Elle était très gentille et vous invitait volontiers pour goûter son vin…dans des verres jamais lavés ! La propreté n’était pas sa principale qualité. D’ailleurs, elle pouvait venir à la messe chaussée d’une botte crottée et d’une chaussure. « Elle puait », comme dit Denise. Mais au café elle payait avec des pièces d’or. Laurence se souvient être allée chez Armande avec sa sœur Cécile pour admirer les bijoux que la dame gardait dans un coffret. Pas étonnant qu’une rumeur courait sur un trésor qu’elle aurait caché !

Elle avait un commis, Charles, pour l’aider aux travaux de la ferme. Elle possédait une dizaine de taureaux qui déambulaient paisiblement dans la rue, et à ceux qui lui faisaient des remarques parce qu’on ne pouvait pas passer elle répondait « mais ils sont gentils ! ». Avec beaucoup d’humour, elle avait appelé un de ses taureaux Quintard, comme le contrôleur des impôts de Seurre, se souvient André.

Les bêtes passaient l’hiver à l’étable et au printemps, pour les sortir, il fallait les tirer avec une corde parce qu’ils étaient enlisés dans le purin ! Elle avait aussi un énorme cochon qui entrait dans la maison.

▶ [CONSIGNES]
(a) D'après le récit sur Armande, quel nom avait-elle donné à l'un de ses taureaux ?
(b) Reprenez le récit sur Armande juste après sa dernière phrase.
Les lignes proviennent d'une autre source que le récit.

▶ [DONNÉES BRUTES]
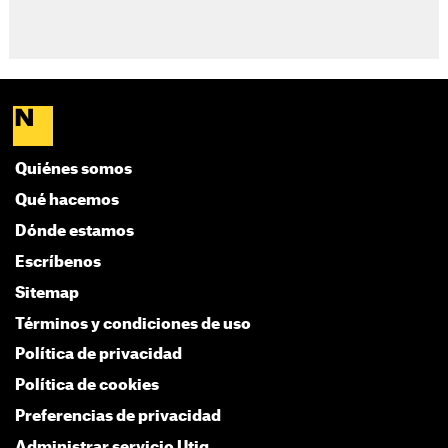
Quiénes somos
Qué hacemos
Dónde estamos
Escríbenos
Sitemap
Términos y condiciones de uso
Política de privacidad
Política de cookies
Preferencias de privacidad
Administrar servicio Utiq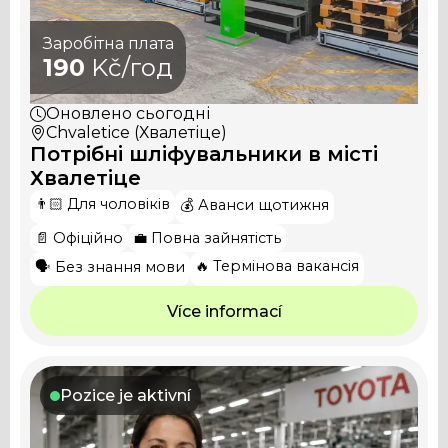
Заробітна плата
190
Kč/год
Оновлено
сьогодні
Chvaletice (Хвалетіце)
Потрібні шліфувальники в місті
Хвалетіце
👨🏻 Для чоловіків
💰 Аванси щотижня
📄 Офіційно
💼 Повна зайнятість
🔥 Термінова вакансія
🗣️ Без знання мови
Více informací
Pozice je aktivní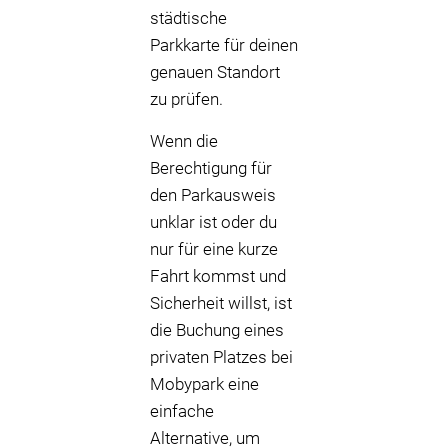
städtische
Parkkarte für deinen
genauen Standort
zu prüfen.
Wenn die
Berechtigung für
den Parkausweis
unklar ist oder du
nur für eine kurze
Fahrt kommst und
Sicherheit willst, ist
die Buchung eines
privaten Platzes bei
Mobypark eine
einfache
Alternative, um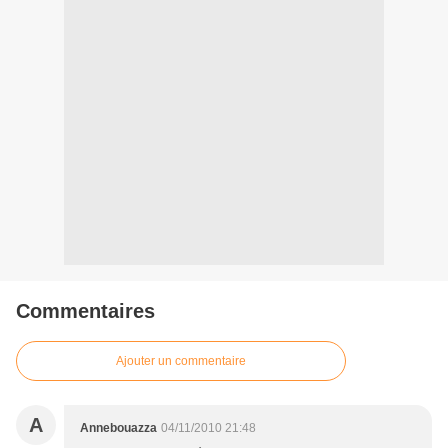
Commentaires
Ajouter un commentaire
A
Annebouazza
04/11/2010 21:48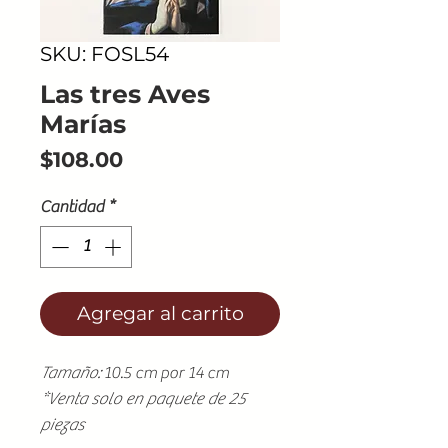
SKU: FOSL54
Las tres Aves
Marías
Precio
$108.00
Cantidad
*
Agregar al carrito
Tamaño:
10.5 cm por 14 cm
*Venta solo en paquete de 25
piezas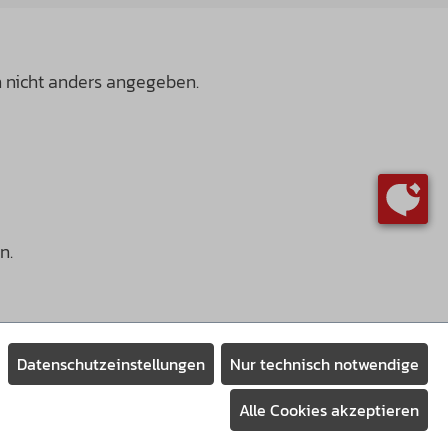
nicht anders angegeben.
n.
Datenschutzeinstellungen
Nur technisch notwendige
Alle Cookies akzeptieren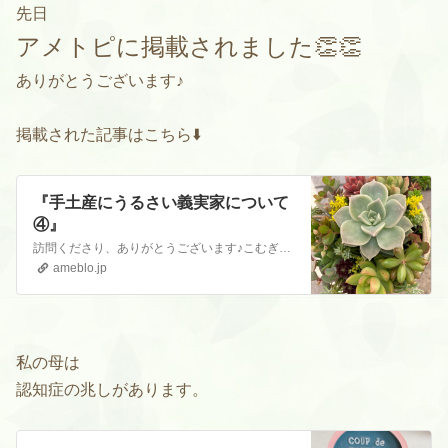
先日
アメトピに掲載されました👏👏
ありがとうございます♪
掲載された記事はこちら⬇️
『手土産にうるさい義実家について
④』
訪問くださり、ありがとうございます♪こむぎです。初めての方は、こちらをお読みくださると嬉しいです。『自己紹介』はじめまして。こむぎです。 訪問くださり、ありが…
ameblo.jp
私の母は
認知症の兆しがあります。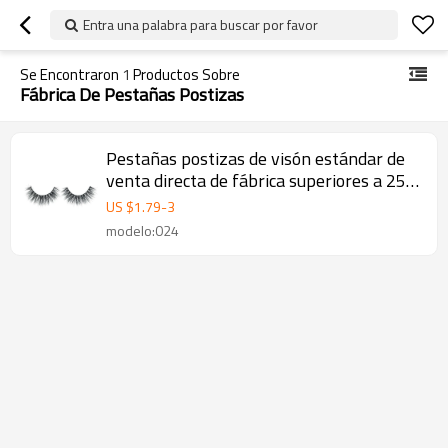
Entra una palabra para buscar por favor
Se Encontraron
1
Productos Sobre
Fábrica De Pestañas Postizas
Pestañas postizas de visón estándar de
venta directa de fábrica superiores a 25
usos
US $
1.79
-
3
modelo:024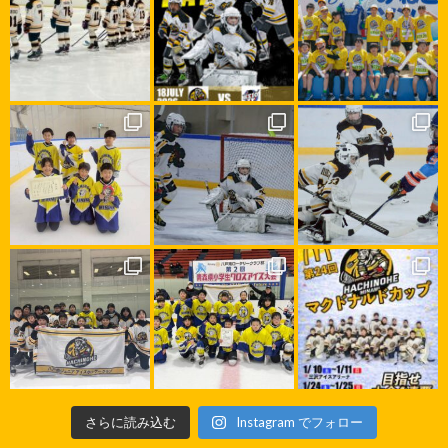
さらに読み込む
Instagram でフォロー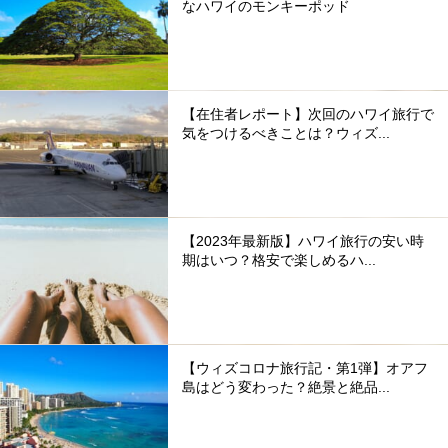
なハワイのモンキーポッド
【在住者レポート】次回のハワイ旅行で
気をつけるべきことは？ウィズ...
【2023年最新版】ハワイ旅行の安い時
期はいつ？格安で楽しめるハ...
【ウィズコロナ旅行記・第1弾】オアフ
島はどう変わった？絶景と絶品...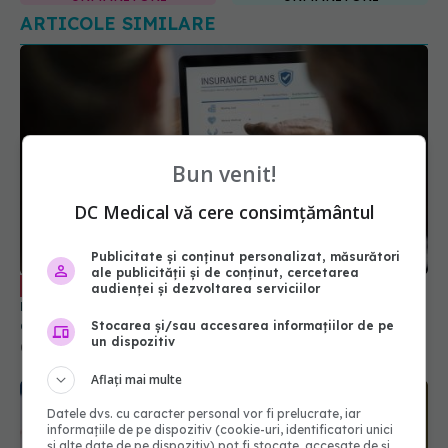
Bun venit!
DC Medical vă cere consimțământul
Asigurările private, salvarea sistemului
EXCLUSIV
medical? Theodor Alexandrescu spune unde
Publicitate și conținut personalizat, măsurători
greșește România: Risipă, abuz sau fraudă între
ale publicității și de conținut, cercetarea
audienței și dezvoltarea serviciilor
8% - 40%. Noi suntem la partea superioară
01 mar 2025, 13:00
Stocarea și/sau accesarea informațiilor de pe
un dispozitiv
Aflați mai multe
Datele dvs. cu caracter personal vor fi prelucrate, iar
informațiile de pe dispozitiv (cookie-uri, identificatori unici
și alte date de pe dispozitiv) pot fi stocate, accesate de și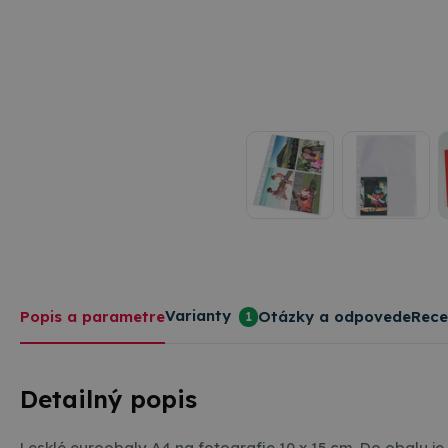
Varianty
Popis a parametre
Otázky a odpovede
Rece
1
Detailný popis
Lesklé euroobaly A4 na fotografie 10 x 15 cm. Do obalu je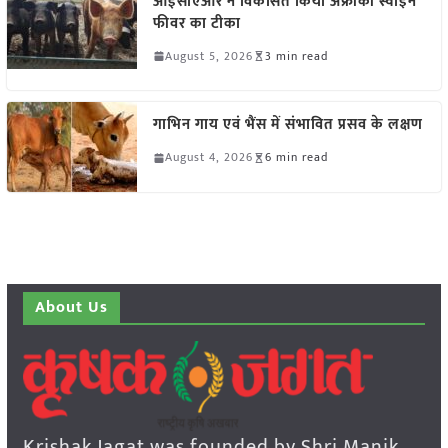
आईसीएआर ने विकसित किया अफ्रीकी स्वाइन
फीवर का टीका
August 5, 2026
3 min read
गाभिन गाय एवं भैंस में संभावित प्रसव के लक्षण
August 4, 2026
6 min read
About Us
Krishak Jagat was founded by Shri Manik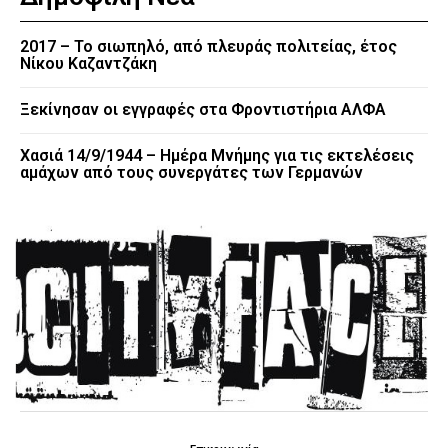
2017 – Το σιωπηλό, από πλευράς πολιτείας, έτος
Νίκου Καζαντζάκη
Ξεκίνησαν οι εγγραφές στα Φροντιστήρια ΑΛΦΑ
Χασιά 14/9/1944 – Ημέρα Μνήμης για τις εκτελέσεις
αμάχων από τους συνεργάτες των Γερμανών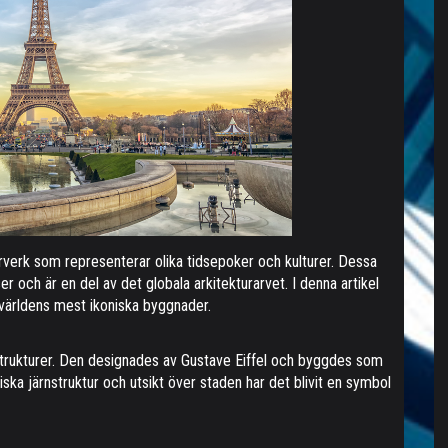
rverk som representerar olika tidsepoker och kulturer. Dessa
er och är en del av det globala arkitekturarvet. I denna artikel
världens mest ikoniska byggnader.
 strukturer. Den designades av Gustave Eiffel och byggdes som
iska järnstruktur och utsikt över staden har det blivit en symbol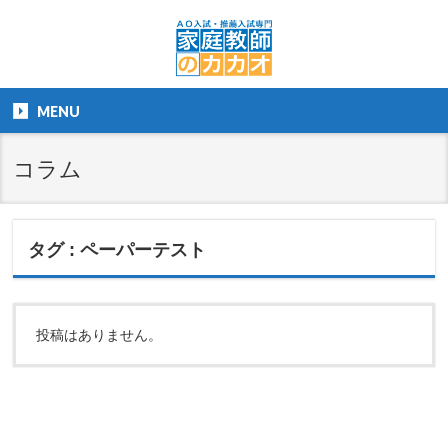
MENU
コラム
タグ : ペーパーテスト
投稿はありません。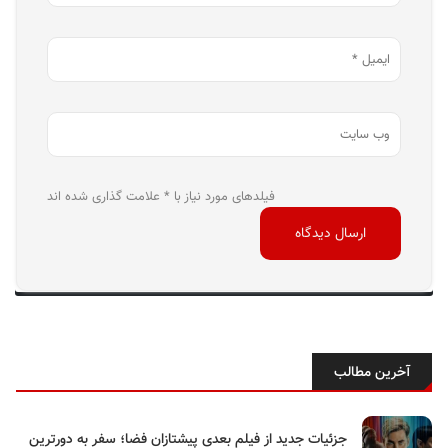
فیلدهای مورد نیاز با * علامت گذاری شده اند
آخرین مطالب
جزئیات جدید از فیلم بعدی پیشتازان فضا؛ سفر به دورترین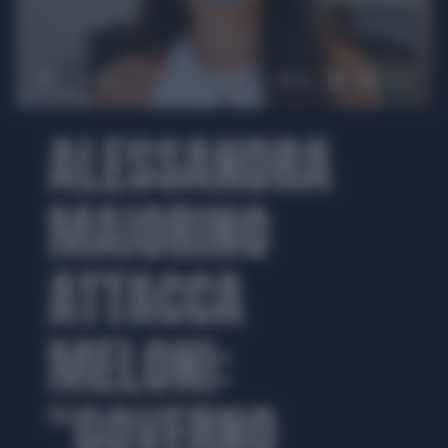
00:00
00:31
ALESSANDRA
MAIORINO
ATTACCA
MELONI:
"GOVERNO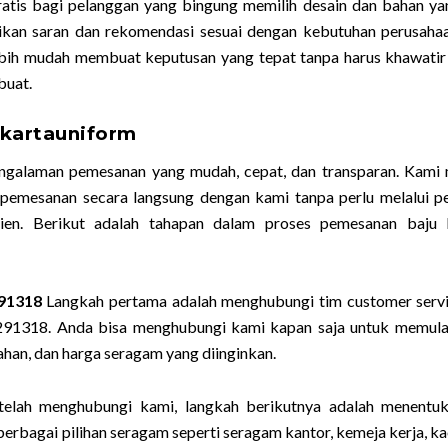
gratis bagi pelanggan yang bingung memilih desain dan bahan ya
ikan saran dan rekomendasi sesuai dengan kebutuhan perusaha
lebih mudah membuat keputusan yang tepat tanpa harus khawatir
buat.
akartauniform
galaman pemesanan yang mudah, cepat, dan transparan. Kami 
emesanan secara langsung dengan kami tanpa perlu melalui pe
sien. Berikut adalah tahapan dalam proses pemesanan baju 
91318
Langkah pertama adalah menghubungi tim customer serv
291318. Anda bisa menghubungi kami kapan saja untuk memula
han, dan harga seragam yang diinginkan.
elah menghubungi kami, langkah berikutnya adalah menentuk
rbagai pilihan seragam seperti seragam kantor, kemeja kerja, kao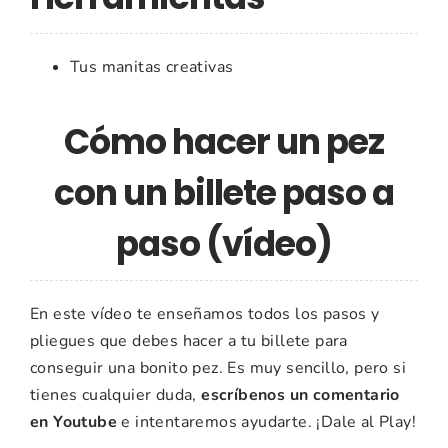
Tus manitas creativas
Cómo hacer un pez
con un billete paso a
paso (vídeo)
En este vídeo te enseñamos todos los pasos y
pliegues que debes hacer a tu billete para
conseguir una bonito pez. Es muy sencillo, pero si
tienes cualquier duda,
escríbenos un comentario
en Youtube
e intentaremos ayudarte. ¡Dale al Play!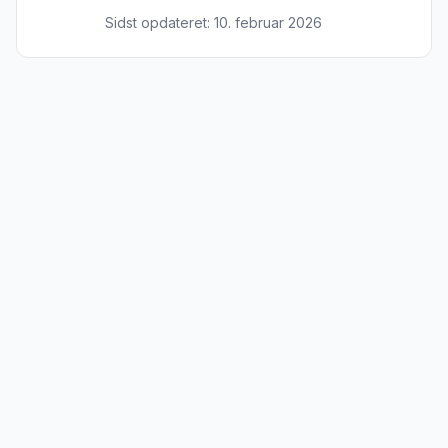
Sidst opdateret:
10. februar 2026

▶ [RÉPONSES PAR NUMÉRO]
(a) Quintard, comme le contrôleur des impôts de Seurre.

(b)
Denise se souvient aussi de « la Coco ». Elle habitait une masure aujourd’hui disparue à côté de l’ancienne boulangerie et en face de ce qui était la laiterie de M. Luiset. Elle faisait peur à la petite fille car elle était très grosse et marchait courbée, toujours encapuchonnée dans un grand châle noir.

Les garçons lui jouaient souvent des tours, en lui lâchant ses poules par exemple.

Il ne serait pas étonnant que ce genre de bêtise ait été l’oeuvre du comité des gangsters qui sévissait alors. Ce groupe de garçons intrépides avait été créé par André, s’inspirant d’un livre d’aventures intitulé « Le petit roi du masque noir » que lui avait prêté Mme Crabbe, la châtelaine. Comme dans le livre, les garnements s’étaient baptisés Fil de fer, Col de zinc, Pointe rouge et Coco la trouille. Leur but : terroriser les dames d’Auvillars, rien que ça !

Et rien ne les arrêtait : ils lâchaient les animaux, coupaient la queue des courges dans les jardins, posaient des seaux d’eau au-dessus des portes…ils sont même allés jusqu’à envoyer une lettre à Mme de Longeville pour la rançonner de 10 000 francs ! Une heure après, celle-ci faisait irruption chez Mme Caillaux, l’épicière, en traitant son fils de voyou…

Des années après, André en riait encore !

Marie Simonnet, dite « Marie Bique » car elle avait des chèvres, a sûrement dû faire les frais elle aussi de l’imagination débordante des galopins.

C’était une originale, raconte Laurence. Elle habitait la maison en briques à côté de la Maréchaude, la ferme familiale sur la place de l’église.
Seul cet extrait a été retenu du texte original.